■ Assigned task
For this exercise, write out every entry exactly and leave the pictures out.

Page images and extracted text:
■ ■ ■

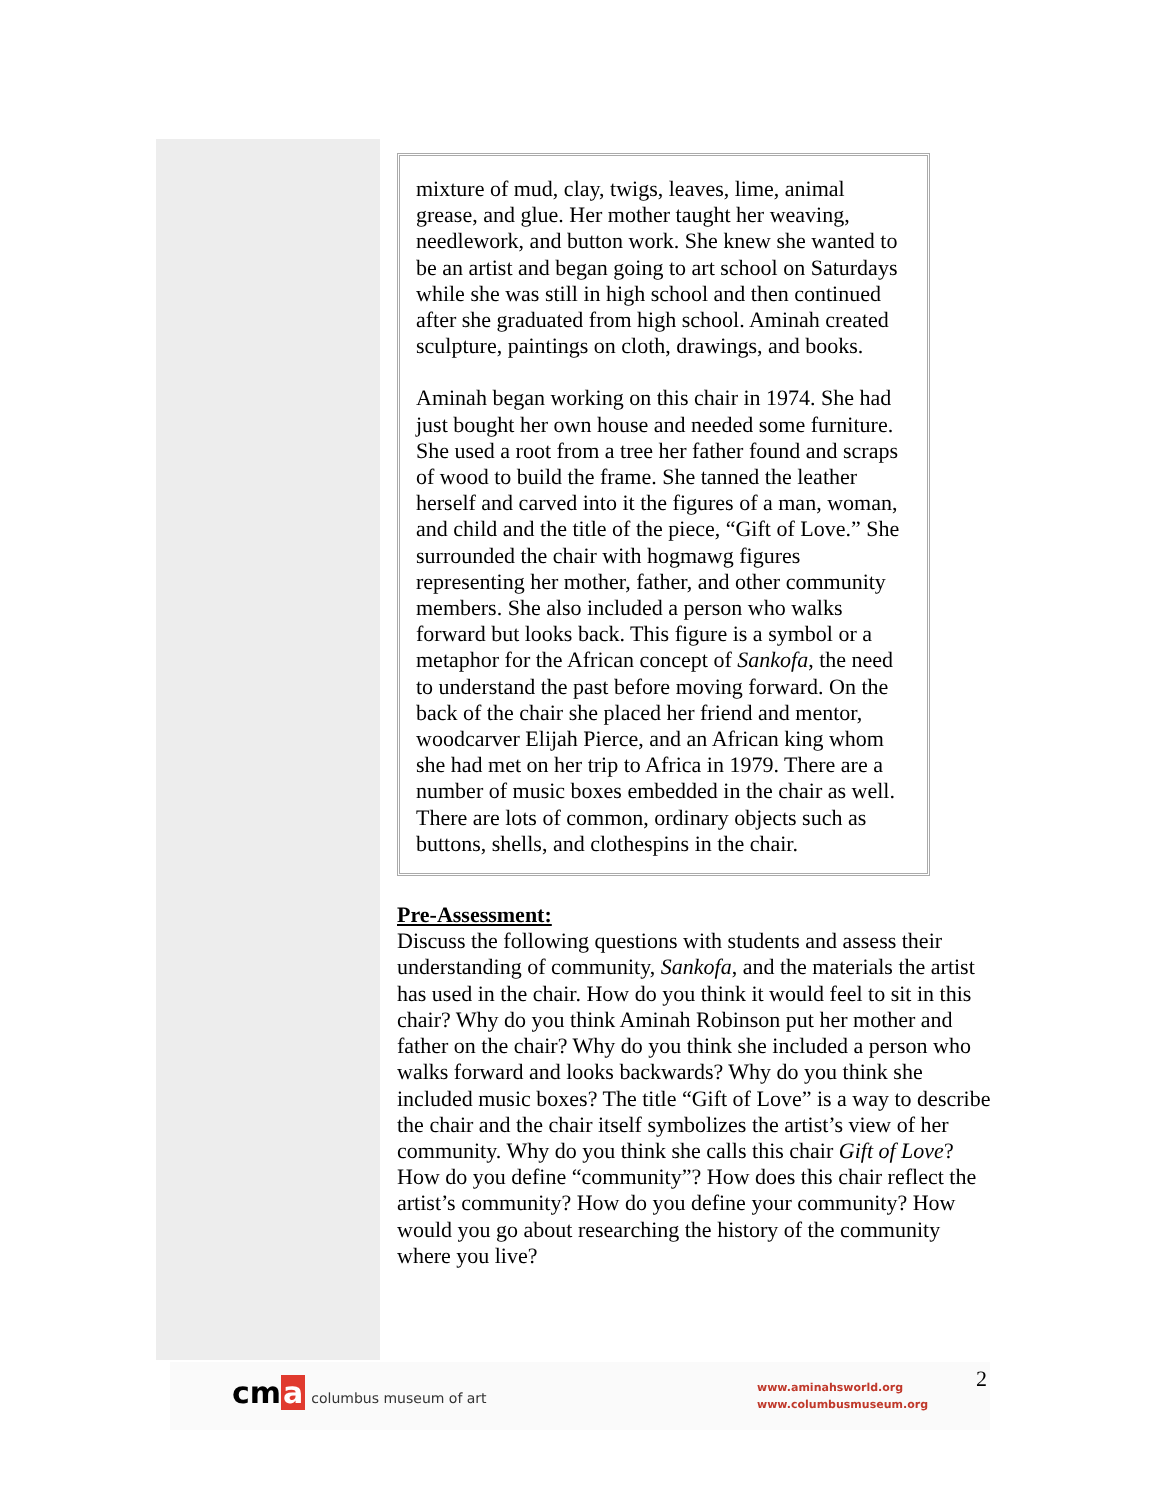mixture of mud, clay, twigs, leaves, lime, animal grease, and glue. Her mother taught her weaving, needlework, and button work. She knew she wanted to be an artist and began going to art school on Saturdays while she was still in high school and then continued after she graduated from high school. Aminah created sculpture, paintings on cloth, drawings, and books.
Aminah began working on this chair in 1974. She had just bought her own house and needed some furniture. She used a root from a tree her father found and scraps of wood to build the frame. She tanned the leather herself and carved into it the figures of a man, woman, and child and the title of the piece, “Gift of Love.” She surrounded the chair with hogmawg figures representing her mother, father, and other community members. She also included a person who walks forward but looks back. This figure is a symbol or a metaphor for the African concept of Sankofa, the need to understand the past before moving forward. On the back of the chair she placed her friend and mentor, woodcarver Elijah Pierce, and an African king whom she had met on her trip to Africa in 1979. There are a number of music boxes embedded in the chair as well. There are lots of common, ordinary objects such as buttons, shells, and clothespins in the chair.
Pre-Assessment:
Discuss the following questions with students and assess their understanding of community, Sankofa, and the materials the artist has used in the chair. How do you think it would feel to sit in this chair? Why do you think Aminah Robinson put her mother and father on the chair? Why do you think she included a person who walks forward and looks backwards? Why do you think she included music boxes? The title “Gift of Love” is a way to describe the chair and the chair itself symbolizes the artist’s view of her community. Why do you think she calls this chair Gift of Love? How do you define “community”? How does this chair reflect the artist’s community? How do you define your community? How would you go about researching the history of the community where you live?
cma columbus museum of art
www.aminahsworld.org
www.columbusmuseum.org
2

■ ■ ■

■ Output for this exercise
mixture of mud, clay, twigs, leaves, lime, animal grease, and glue. Her mother taught her weaving, needlework, and button work. She knew she wanted to be an artist and began going to art school on Saturdays while she was still in high school and then continued after she graduated from high school. Aminah created sculpture, paintings on cloth, drawings, and books.
Aminah began working on this chair in 1974. She had just bought her own house and needed some furniture. She used a root from a tree her father found and scraps of wood to build the frame. She tanned the leather herself and carved into it the figures of a man, woman, and child and the title of the piece, “Gift of Love.” She surrounded the chair with hogmawg figures representing her mother, father, and other community members. She also included a person who walks forward but looks back. This figure is a symbol or a metaphor for the African concept of Sankofa, the need to understand the past before moving forward. On the back of the chair she placed her friend and mentor, woodcarver Elijah Pierce, and an African king whom she had met on her trip to Africa in 1979. There are a number of music boxes embedded in the chair as well. There are lots of common, ordinary objects such as buttons, shells, and clothespins in the chair.
Pre-Assessment:
Discuss the following questions with students and assess their understanding of community, Sankofa, and the materials the artist has used in the chair. How do you think it would feel to sit in this chair? Why do you think Aminah Robinson put her mother and father on the chair? Why do you think she included a person who walks forward and looks backwards? Why do you think she included music boxes? The title “Gift of Love” is a way to describe the chair and the chair itself symbolizes the artist’s view of her community. Why do you think she calls this chair Gift of Love? How do you define “community”? How does this chair reflect the artist’s community? How do you define your community? How would you go about researching the history of the community where you live?
cma columbus museum of art
www.aminahsworld.org
www.columbusmuseum.org
2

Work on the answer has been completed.